Issue #234

When the government outsources to private companies, inequality gets worse

State and local officials nationwide are responding to budget crunches by siphoning off public services to private contractors—the classic “market-based solution” for a fiscal crisis. But on balance, the savings of these supposedly cost-saving outsourcing measures often turn out to be less than advertised. A new report from the Colorado Center for Policy Studies out of the University of Colorado outlines the true price of outsourcing government functions like sanitation and healthcare: weakened social infrastructure, deepened economic inequity, and hollowed-out civic institutions. Contracting out a service, like managing bridge tolls or a healthcare website, might make financial sense on paper for a state or local government. And certainly, the recession has produced real fiscal pressures on local policymakers.

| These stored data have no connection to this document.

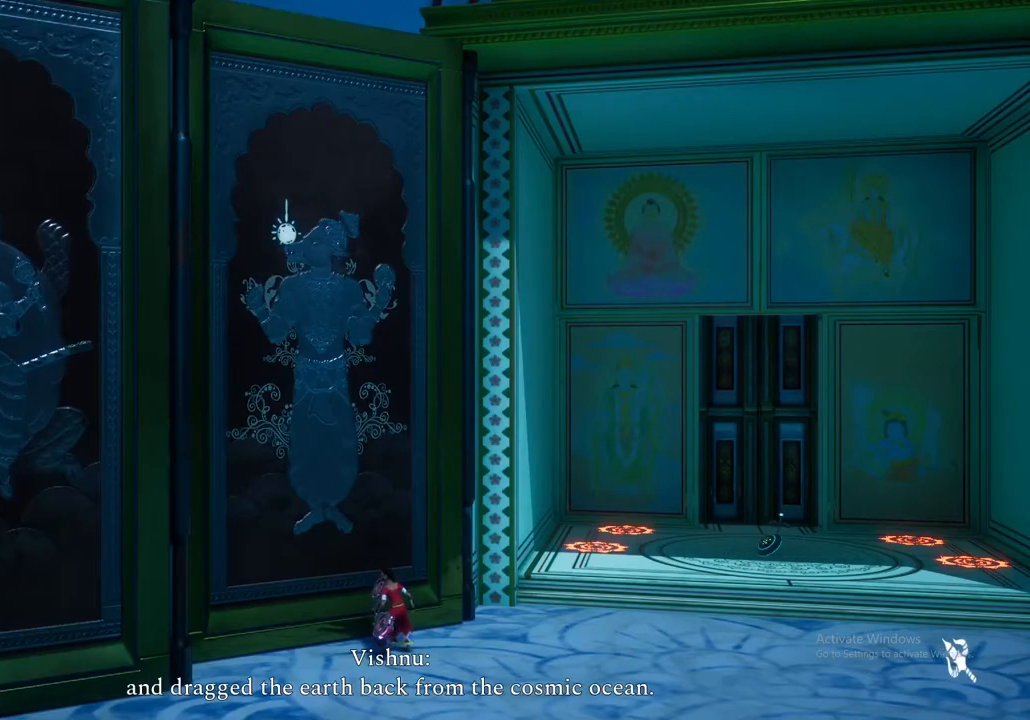
Gameplay with a controller (Xbox layout); each line is a JSON object with the inputs held at the frame after it. "events" lists button and stick changes between this image and that frame as [ms after this image, input, new state], when the widget could be followed in between.
{"buttons": [], "left_stick": "right", "right_stick": "center", "events": [[483, "left_stick", "right"]]}
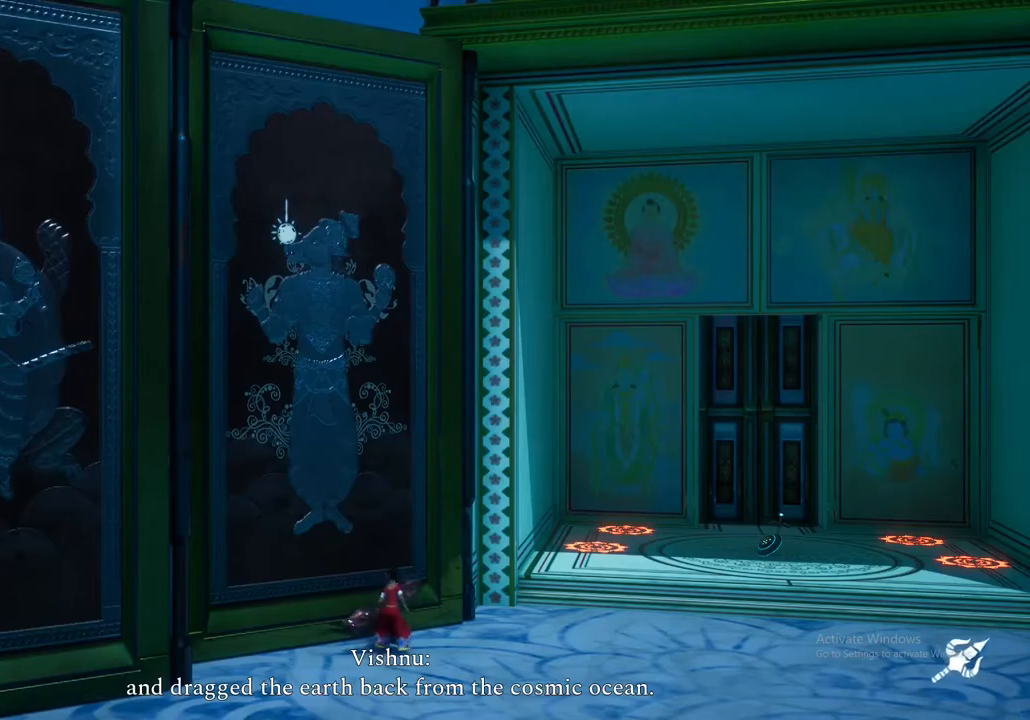
{"buttons": [], "left_stick": "right", "right_stick": "center", "events": []}
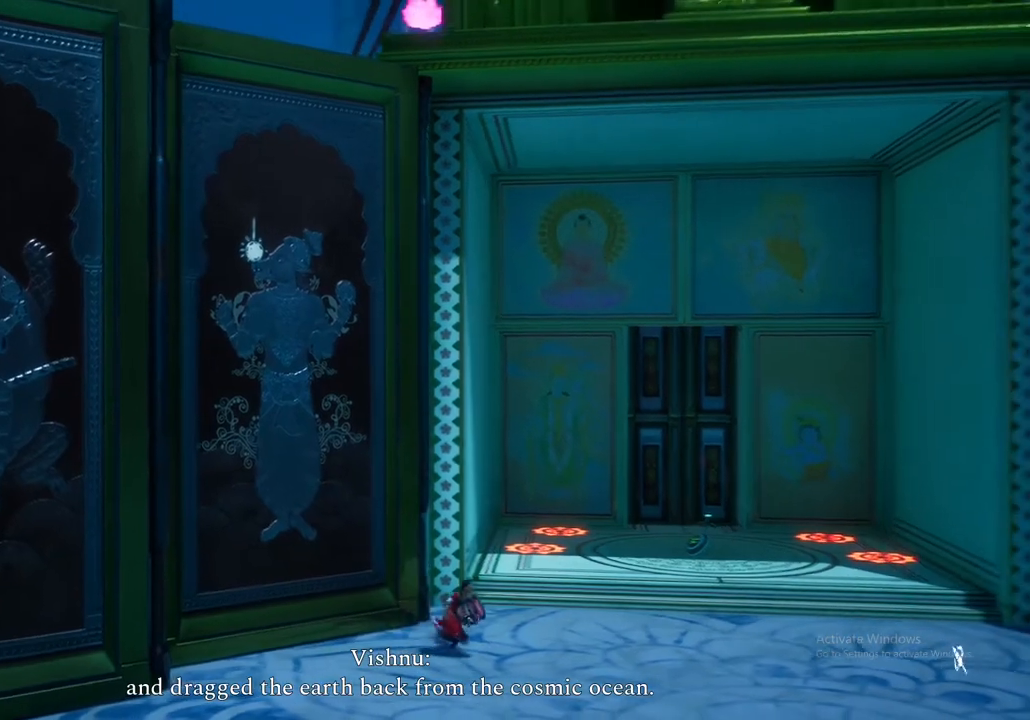
{"buttons": [], "left_stick": "up-left", "right_stick": "center", "events": [[300, "left_stick", "up"], [400, "left_stick", "up-left"]]}
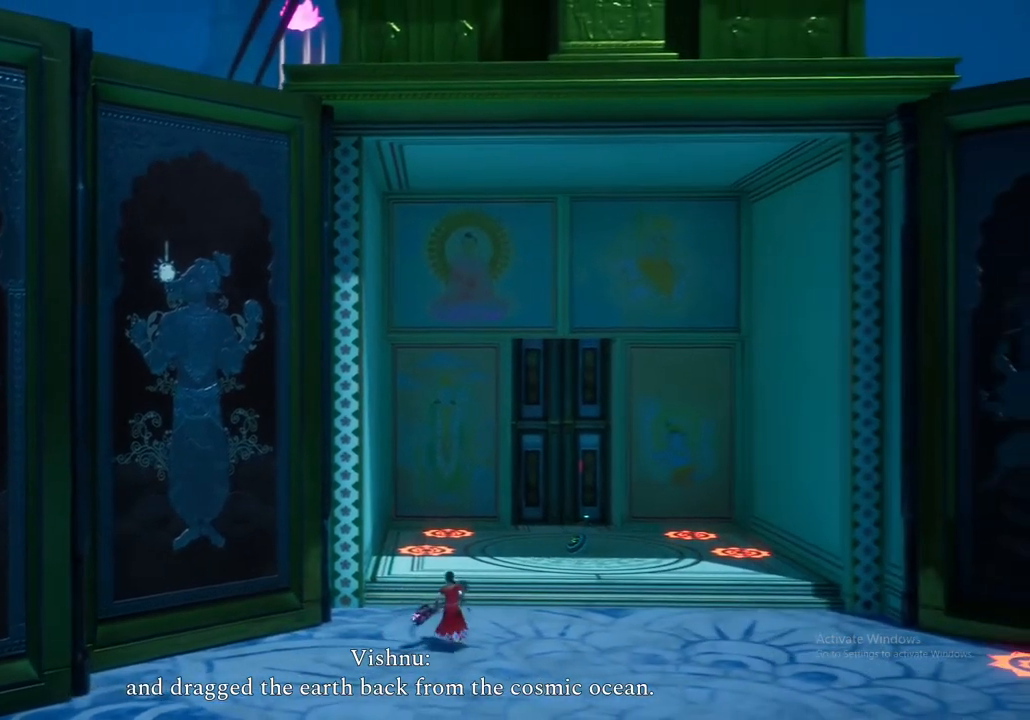
{"buttons": [], "left_stick": "up-left", "right_stick": "center", "events": []}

But the study’s analysis of patterns of contracting and privatization nationwide shows that in many cases, when officials turn to private firms to serve the public on the cheap, hidden costs surface eventually in the form of economic decline, mismanagement, and poor quality of services. The benefits of this kind of “private-public partnership” largely accrue to contractors, while communities bears the costs of insufficient oversight and limited public control over the use of taxpayer resources. In contrast to the neoliberal rhetoric touting the efficiencies of privatization and injecting “free enterprise” into government, when providing critical public services, lower inputs often lead to worse results. The Nation, 3-24-14.